The community health advocate model began in 2014 under a community-based group called Just Health Action and its partnerships with groups such as the Duwamish River Community Coalition. Advocates are trained to educate residents about their health risks, develop outreach tailored to residents' needs and champion their concerns outside of their communities. Residents worked with advocates to identify issues such as fishing hazard signs that were not in their native languages, such as Spanish or Vietnamese.
Supporters also formed community health advocate teams that worked with local fishers on improving signage, creating easy-to-follow fishing maps and finding the best ways to disseminate health promotion information in their communities.
“Literally before this program, the only thing that was put up around Superfund sites were signs,” Linn Gould, MPH, MS, Just Health Action executive director, told The Nation's Health. “There was extremely little education done and it was all in English.”
In 2017, EPA granted Public Health-Seattle & King County the funds to continue the community work spearheaded under the Fun to Catch, Toxic to Eat name. Since then, the health department has been a resource for advocates to build their capacity, educate fishers and work with them on how to spread health messages to their friends and families in a respectful way.
Today, there are four community health advocate teams, serving Hispanic, Vietnamese, Cambodian and multiethnic Lao and Laotian communities. The program is also starting community partnerships with Eastern European and Black fishing communities as well as the faith-based communities.
Community health advocates also facilitate workshops and cooking demonstrations for mothers and pregnant women that educate them about risks of developmental delays in children from contaminated fish.

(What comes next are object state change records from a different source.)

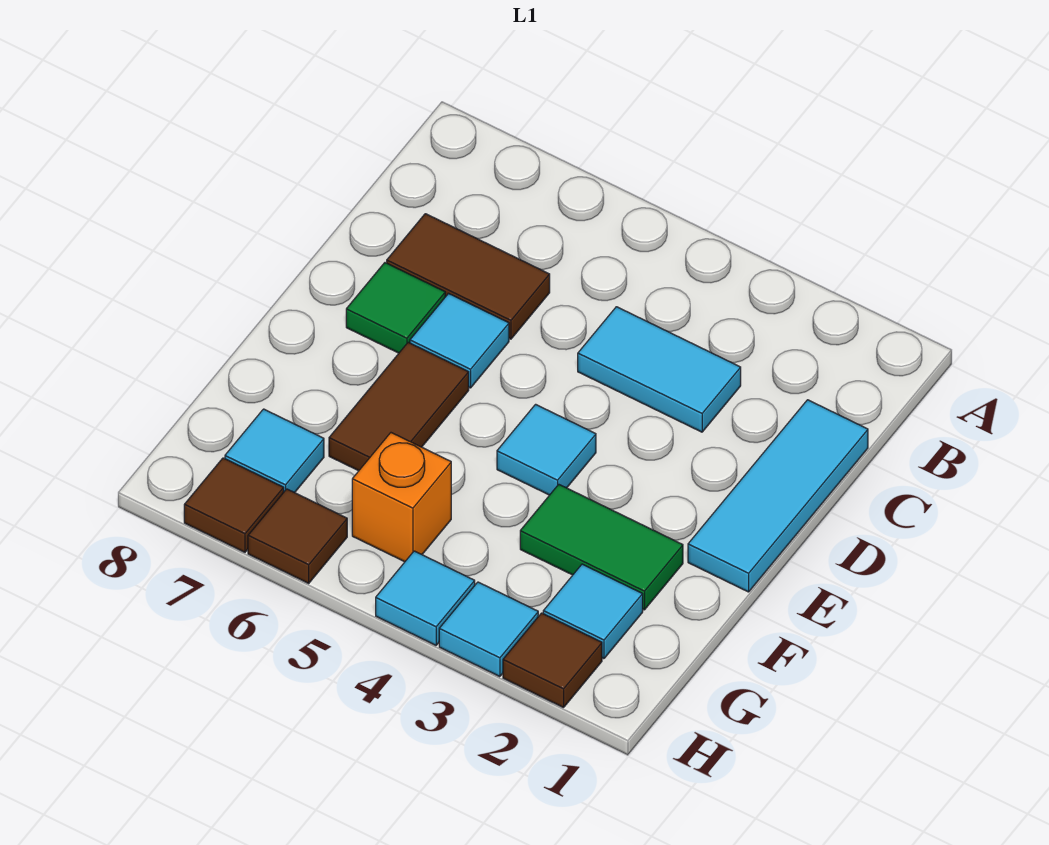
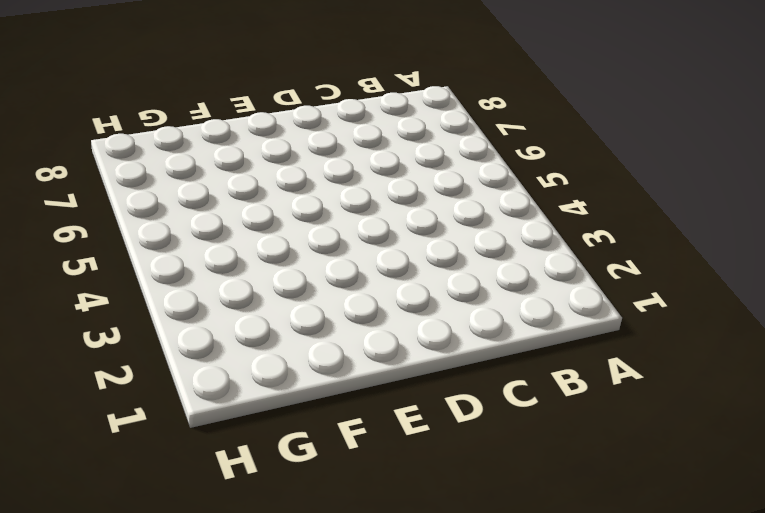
none -> cyan 1x3 tile [688,400,868,592]
none -> cyan 1x2 tile [578,307,741,432]
none -> brown 1x2 tile [387,214,550,339]

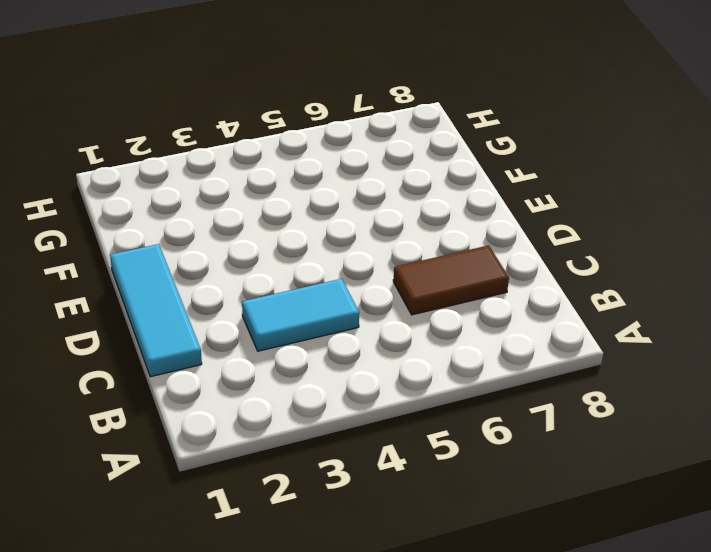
none -> cyan 1x1 tile [410,294,509,388]
none -> green 1x1 tile [346,263,445,353]
none -> cyan 1x1 tile [497,404,596,495]

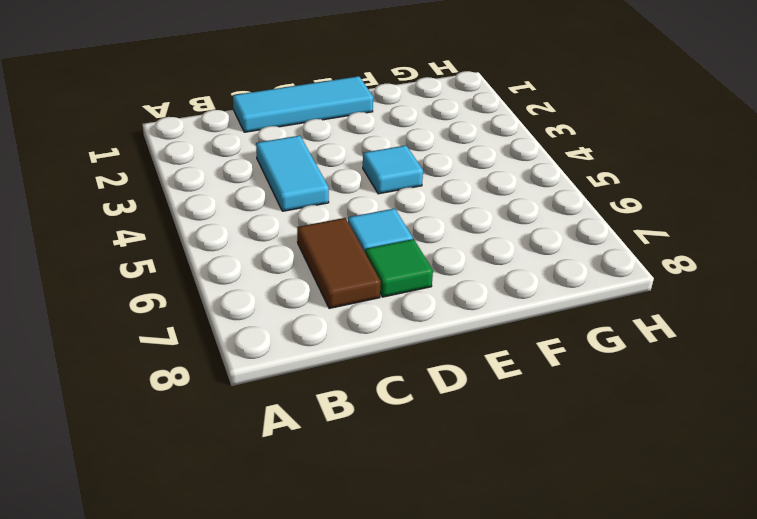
none -> brown 1x2 tile [329,342,469,471]
none -> green 1x2 tile [520,484,683,610]
none -> cyan 1x1 tile [543,564,643,659]

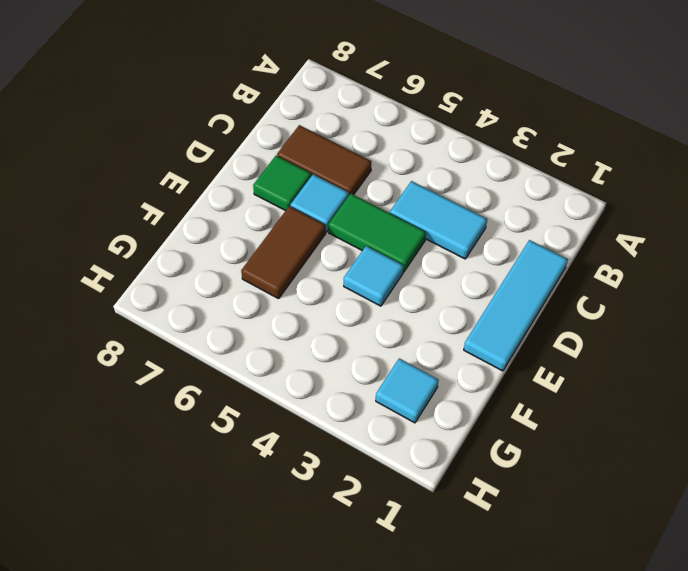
green 1x2 tile [328,194,426,272] -> green 1x2 tile moved to [520,484,683,610]
none -> orange 1x1 brick [352,433,451,562]
none -> cyan 1x1 tile [225,409,324,493]
none -> brown 1x1 tile [503,613,602,708]

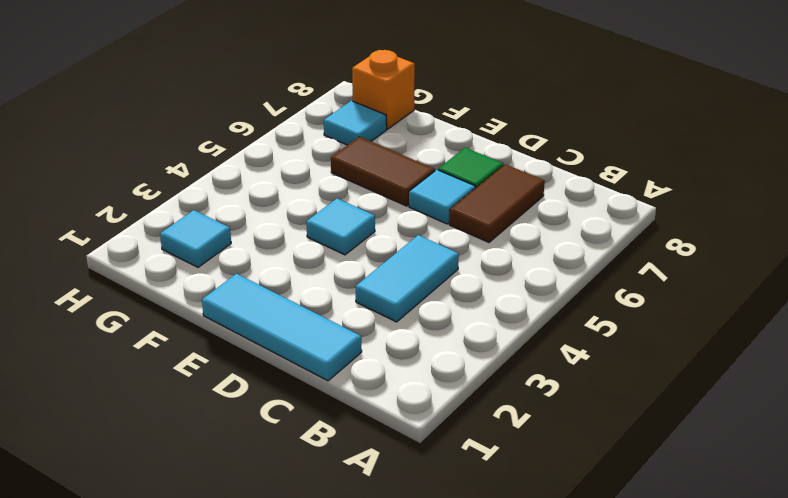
orange 1x1 brick [352,50,415,129] -> orange 1x1 brick moved to [352,433,451,562]
none -> green 1x2 tile [520,484,683,610]
none -> brown 1x1 tile [503,613,602,708]
none -> cyan 1x1 tile [439,582,538,677]

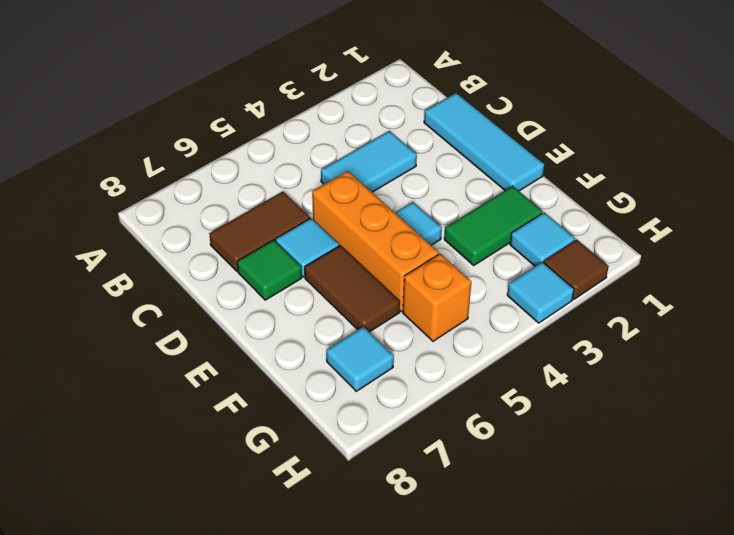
orange 1x3 brick [312,171,439,311] -> none
none -> cyan 1x1 tile [376,551,475,645]
none -> brown 1x1 tile [248,489,347,583]
none -> brown 1x1 tile [184,458,284,552]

Workshops for fishers also end with a competition to catch the first salmon and largest salmon.

Members of a community health advocate team share information with Seatac, Washington, residents in 2024.

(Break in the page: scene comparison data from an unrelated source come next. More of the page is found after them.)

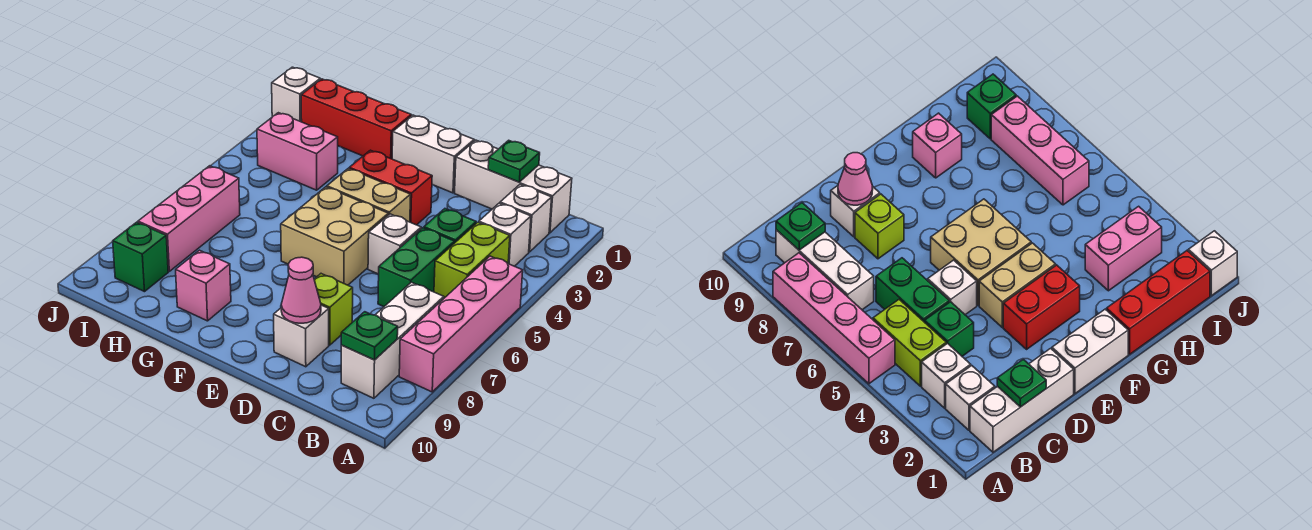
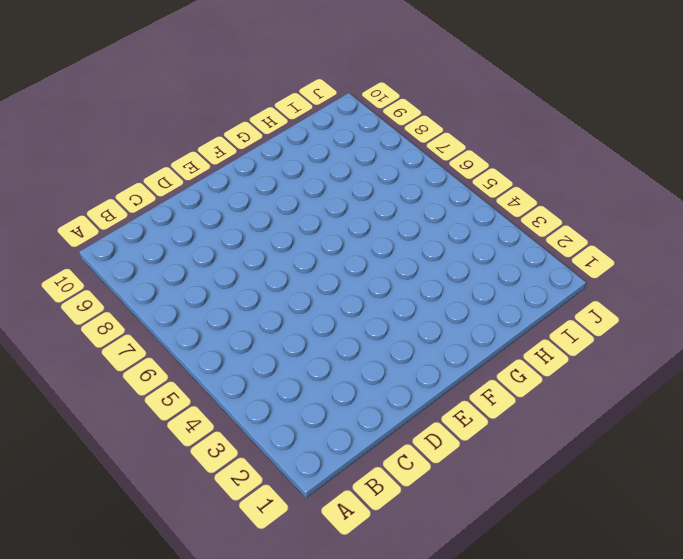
none -> pink 1x4 brick [399,256,523,392]
none -> white 1x3 brick [455,140,572,233]
none -> white 1x1 brick [500,184,552,252]

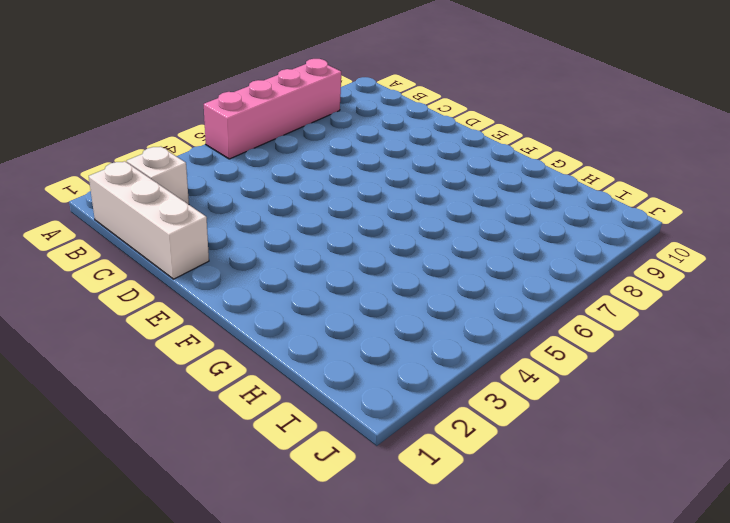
none -> white 1x1 brick [479,203,531,266]
none -> lime 1x2 brick [434,222,510,298]
none -> white 1x3 brick [341,282,444,398]

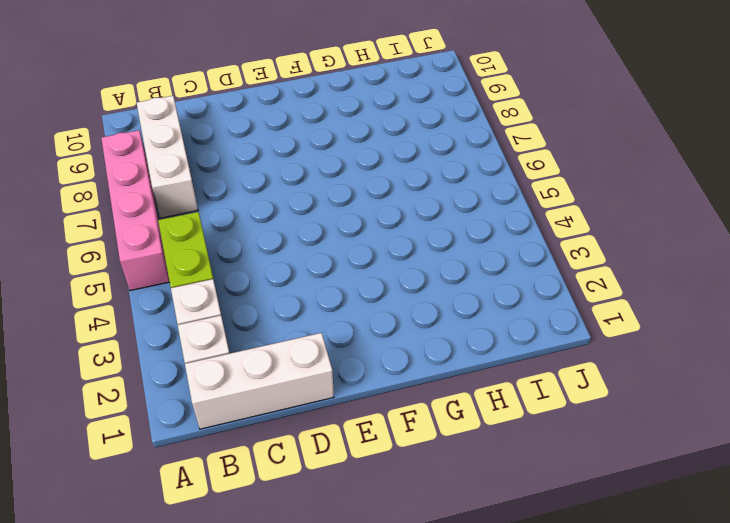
none -> green 1x1 brick [424,209,476,242]
none -> green 1x2 brick [378,228,455,307]
none -> white 1x1 brick [368,214,421,274]

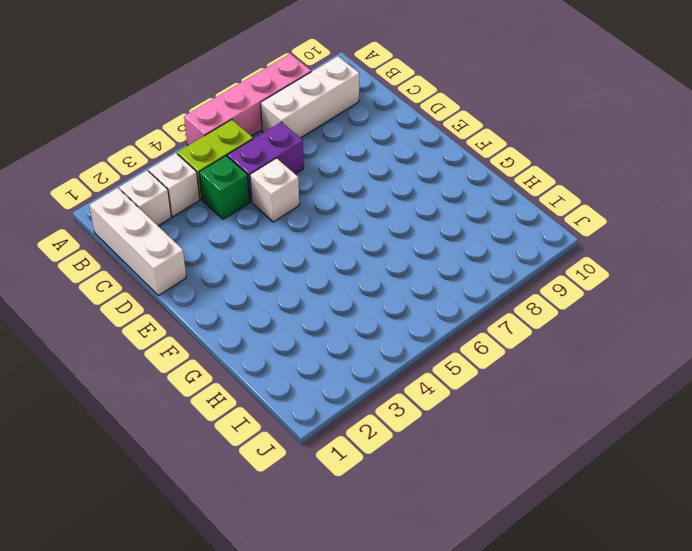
purple 1x2 brick [228,122,304,202] -> green 1x2 brick [378,228,455,307]
none -> lime 1x1 brick [314,274,353,345]
none -> white 1x1 brick [274,305,329,367]
none -> white 1x2 brick [392,115,474,193]

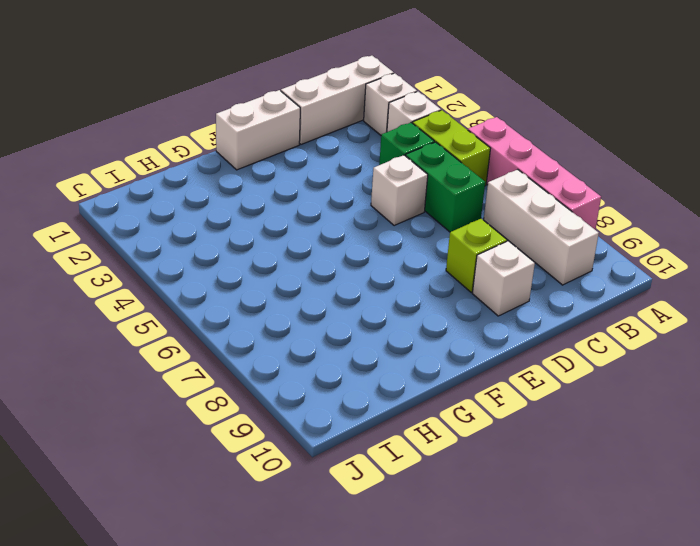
none -> red 1x2 brick [349,150,432,225]
none -> tan 1x2 brick [327,168,411,222]
none -> tan 2x2 brick [281,187,388,285]

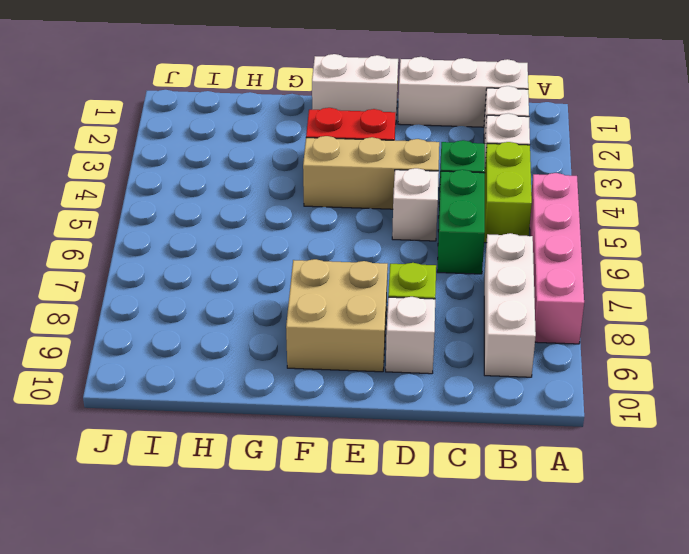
tan 1x3 brick [303,136,439,209] -> tan 1x2 brick [327,168,411,222]
tan 2x2 brick [286,259,388,372] -> tan 2x2 brick moved to [281,187,388,285]
none -> red 1x3 brick [301,79,411,159]
none -> pink 1x1 brick [176,250,231,321]
none -> pink 1x2 brick [257,113,338,190]

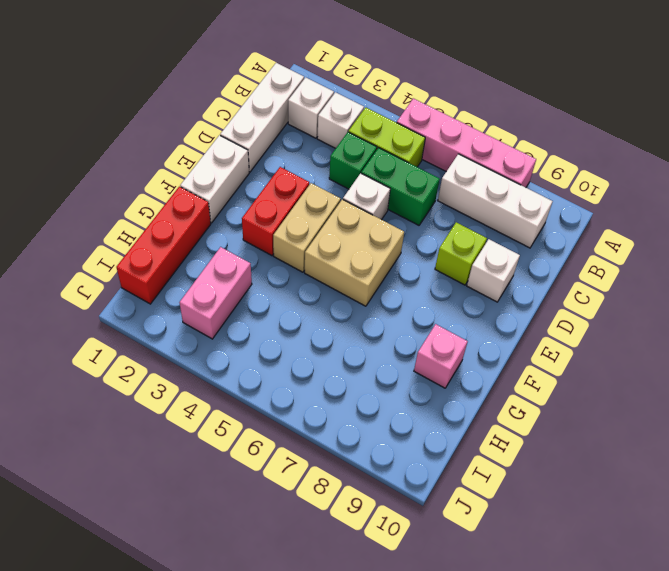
none -> pink 1x3 brick [138,166,240,271]
none -> green 1x1 brick [113,222,168,292]
none -> white 1x1 brick [272,67,320,122]

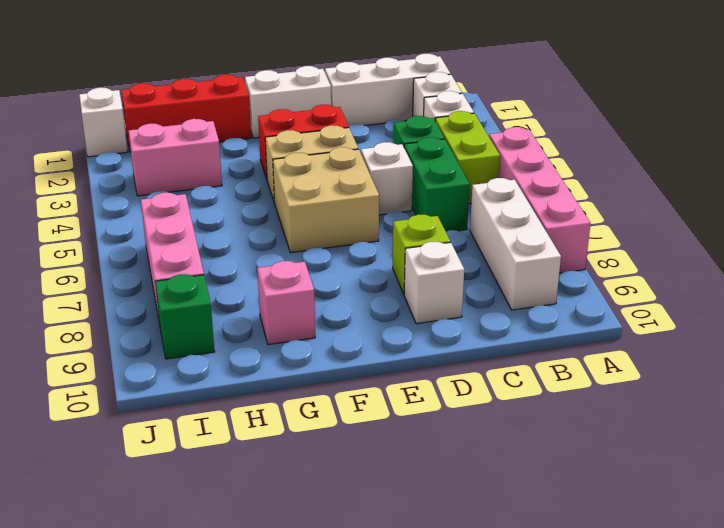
none -> green 1x1 plate [341,312,398,360]
none -> green 1x1 plate [488,140,540,182]
none -> pink 1x1 cone [281,257,321,323]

Photo courtesy Public Health-Seattle & King County
Meeting residents where they are maximizes the impact of their message, whether it is over coffee, at a backyard barbecue or in someone's living room, Maceda-Maria said.

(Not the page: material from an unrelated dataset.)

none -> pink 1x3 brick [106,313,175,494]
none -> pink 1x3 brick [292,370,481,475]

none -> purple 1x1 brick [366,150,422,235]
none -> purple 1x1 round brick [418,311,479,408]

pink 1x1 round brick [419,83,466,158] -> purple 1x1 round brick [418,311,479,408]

“Being able to have those strategies of making them culturally appropriate has been a way so that the community can make educated changes in their own home to protect their health, to protect their loved ones, their children who are the most affected,” she said.
Maceda-Maria, who leads the advocate group for the Hispanic community, known as Grupo Asesor Latino, said she has seen fishers and spouses of fishers train to become advocates themselves. In 2025, the program reached about 3,000 people, including fishers, caregivers and people who consume locally caught fish.
The program's success stems from advocates being able to build relationships over time, said Ruben Chi Bertoni, the Fun to Catch, Toxic to Eat program coordinator at Public Health-Seattle & King County.
“It takes a lot of time to do behavior change,” Bertoni told The Nation's Health.
“Encountering people multiple times and having them build that rapport and trust is something that is really hard to quantify. But (it is) essential to be able to reach folks and have them trust our message.”
Last year marked the first full year of the Duwamish Youth Advisors, which tasks Caceres with going to community events, middle schools and piers frequented by youth to teach them about safer fishing. Caceres said his parents' involvement with Grupo Asesor Latino inspired him to get involved. In his outreach, he still encounters people unaware of the contamination.

Community health advocates with the Fun to Catch, Toxic to Eat program demonstrate salmon fishing techniques for Duwamish Fishing Club participants in Seattle in 2022. The program educates about safe fish consumption.
Photo courtesy Public Health-Seattle & King County
“Either they never heard about it or they are people that have recently moved here, and when it comes to those people I feel like they're way more interested than anybody else,” Caceres said. “They ask questions, which is really, really good.”